March 14, 2014 — Alaska's Bristol Bay region, adjacent to the Bering Sea in the state's southwest corner, is rich with large and productive reserves of natural resources. One of those resources, the world's largest sockeye-salmon fishery, generates an estimated $1.5 billion annually. The thousands of pristine acres of surrounding wetlands, ponds, and lakes are treasured because there isn't much untouched land left in America. Bristol Bay is also home to a large population of Alaska Natives, whose cultures and lifestyles revolve around the region's "wildness" and especially its salmon. Those are the living, breathing resources of Bristol Bay. And then there are the inorganic resources—oil and gas and mineral deposits, not yet fully explored or exploited but representing a whole lot more wealth than Alaska's accessing now.

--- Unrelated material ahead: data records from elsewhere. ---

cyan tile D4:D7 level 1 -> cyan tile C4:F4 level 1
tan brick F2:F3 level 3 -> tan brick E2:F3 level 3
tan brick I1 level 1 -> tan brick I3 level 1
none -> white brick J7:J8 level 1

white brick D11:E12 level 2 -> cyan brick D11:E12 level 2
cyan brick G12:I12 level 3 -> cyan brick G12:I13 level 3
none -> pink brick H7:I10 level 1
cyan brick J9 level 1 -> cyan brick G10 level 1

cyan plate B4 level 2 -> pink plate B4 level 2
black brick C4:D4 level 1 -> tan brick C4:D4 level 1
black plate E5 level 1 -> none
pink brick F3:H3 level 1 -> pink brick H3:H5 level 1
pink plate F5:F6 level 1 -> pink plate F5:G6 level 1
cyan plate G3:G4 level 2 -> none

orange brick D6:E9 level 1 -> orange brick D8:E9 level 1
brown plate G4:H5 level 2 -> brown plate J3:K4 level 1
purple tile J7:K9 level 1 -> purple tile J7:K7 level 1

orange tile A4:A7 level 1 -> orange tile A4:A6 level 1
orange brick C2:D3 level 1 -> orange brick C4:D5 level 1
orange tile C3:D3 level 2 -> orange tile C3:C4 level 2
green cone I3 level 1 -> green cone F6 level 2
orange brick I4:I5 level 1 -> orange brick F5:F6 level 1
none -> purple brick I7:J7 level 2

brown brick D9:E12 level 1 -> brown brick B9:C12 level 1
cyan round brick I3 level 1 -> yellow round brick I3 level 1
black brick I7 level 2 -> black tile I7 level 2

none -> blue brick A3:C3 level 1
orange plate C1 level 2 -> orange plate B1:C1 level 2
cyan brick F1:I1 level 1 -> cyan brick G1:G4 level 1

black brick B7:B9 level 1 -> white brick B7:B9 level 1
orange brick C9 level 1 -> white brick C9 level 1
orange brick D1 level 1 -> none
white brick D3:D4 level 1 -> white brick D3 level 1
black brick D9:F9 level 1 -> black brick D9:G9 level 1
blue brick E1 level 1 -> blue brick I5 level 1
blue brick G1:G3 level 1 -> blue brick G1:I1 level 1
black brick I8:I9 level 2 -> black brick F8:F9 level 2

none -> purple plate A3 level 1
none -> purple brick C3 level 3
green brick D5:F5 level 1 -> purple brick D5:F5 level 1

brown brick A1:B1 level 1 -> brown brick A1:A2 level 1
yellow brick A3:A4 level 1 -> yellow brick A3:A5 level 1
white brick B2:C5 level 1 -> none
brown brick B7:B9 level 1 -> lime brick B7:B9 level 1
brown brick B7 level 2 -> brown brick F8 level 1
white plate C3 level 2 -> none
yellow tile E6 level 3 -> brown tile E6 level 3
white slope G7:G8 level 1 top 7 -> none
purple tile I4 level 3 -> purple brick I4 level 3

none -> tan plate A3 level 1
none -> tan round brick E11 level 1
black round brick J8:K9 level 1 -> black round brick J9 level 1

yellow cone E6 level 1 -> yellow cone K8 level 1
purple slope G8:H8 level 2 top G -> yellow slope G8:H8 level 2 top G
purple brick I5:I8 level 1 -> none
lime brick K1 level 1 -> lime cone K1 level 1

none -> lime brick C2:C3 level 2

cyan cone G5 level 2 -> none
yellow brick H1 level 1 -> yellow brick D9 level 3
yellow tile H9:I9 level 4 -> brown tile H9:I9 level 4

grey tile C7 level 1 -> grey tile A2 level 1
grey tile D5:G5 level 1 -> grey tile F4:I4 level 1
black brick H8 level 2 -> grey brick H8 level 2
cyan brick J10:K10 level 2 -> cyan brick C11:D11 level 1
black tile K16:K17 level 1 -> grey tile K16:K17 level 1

A particularly significant deposit of gold, molybdenum, and copper—the largest known untapped copper deposit in the world, in fact—has been identified in Bristol Bay. It's known as the Pebble prospect. A Canadian company called Northern Dynasty Minerals started exploring the area in 2000. In 2007, Northern Dynasty partnered with U.K.-based Anglo American to form the Pebble Partnership and buy the rights to all the minerals in the deposit. The corporation's plans to build the "Pebble Mine" have yet to progress much beyond the idea stage, as the Pebble Partnership website says itself:
What is the Pebble Mine?
Right now, it’s an idea. An idea that could help power our nation’s green energy initiatives. An idea that could bring jobs and infrastructure to Southwest Alaska, helping families remain in their villages and thrive. An idea that all of this is possible in harmony with the environment.
The Pebble Mine has yet to be built because the process of getting state and federal permits for a project of this size is long, but also because it's highly controversial. The mine pits two of Alaska's biggest industries—fishing and mining, both of which are extractive, but only one of which is "sustainable"—against each other in a classic resource war: Weighing gold against salmon is weighing money against nature.
According to one school of thought, it’s a calculation that ought to be left to Alaskans. The Pebble Partnership promises to create jobs and bring in revenue, and the state residents—who will feel the effects either way—should know best whether this would do more long-term good than the protection of salmon stocks and preservation of pristine land. And polls have shown that the majority of Alaskans oppose the mine. An estimated 2.5 billion or more tons of toxic mineral waste would be dredged up at the site; even a tiny proportion of this waste, if leaked into surrounding waters, would chemically alter salmon habitat and threaten the health of the fishery.*
The oft-cited statistic is that “80 percent of Bristol Bay residents” are against it—a number based on data collected between 2007 and 2009, when the Pebble Mine controversy was most fevered. Two independent filmmakers brought attention to the issue with their documentary Red Gold in 2007. The state's most famous politician played both sides of the issue. While campaigning for governor in 2006, Sarah Palin said, “I am a commercial fisherman; my daughter’s name is Bristol,” and “I could not support a project that risks one resource that we know is a given, and that is the world’s richest spawning grounds, over another resource.” But two years later, she said she opposed a state ballot measure to restrict the discharge of toxic waste from new mining operations, which might have stopped the Pebble project from developing further. Some Alaskans took this as a betrayal of her promise to protect Alaska’s fisheries. The measure was defeated.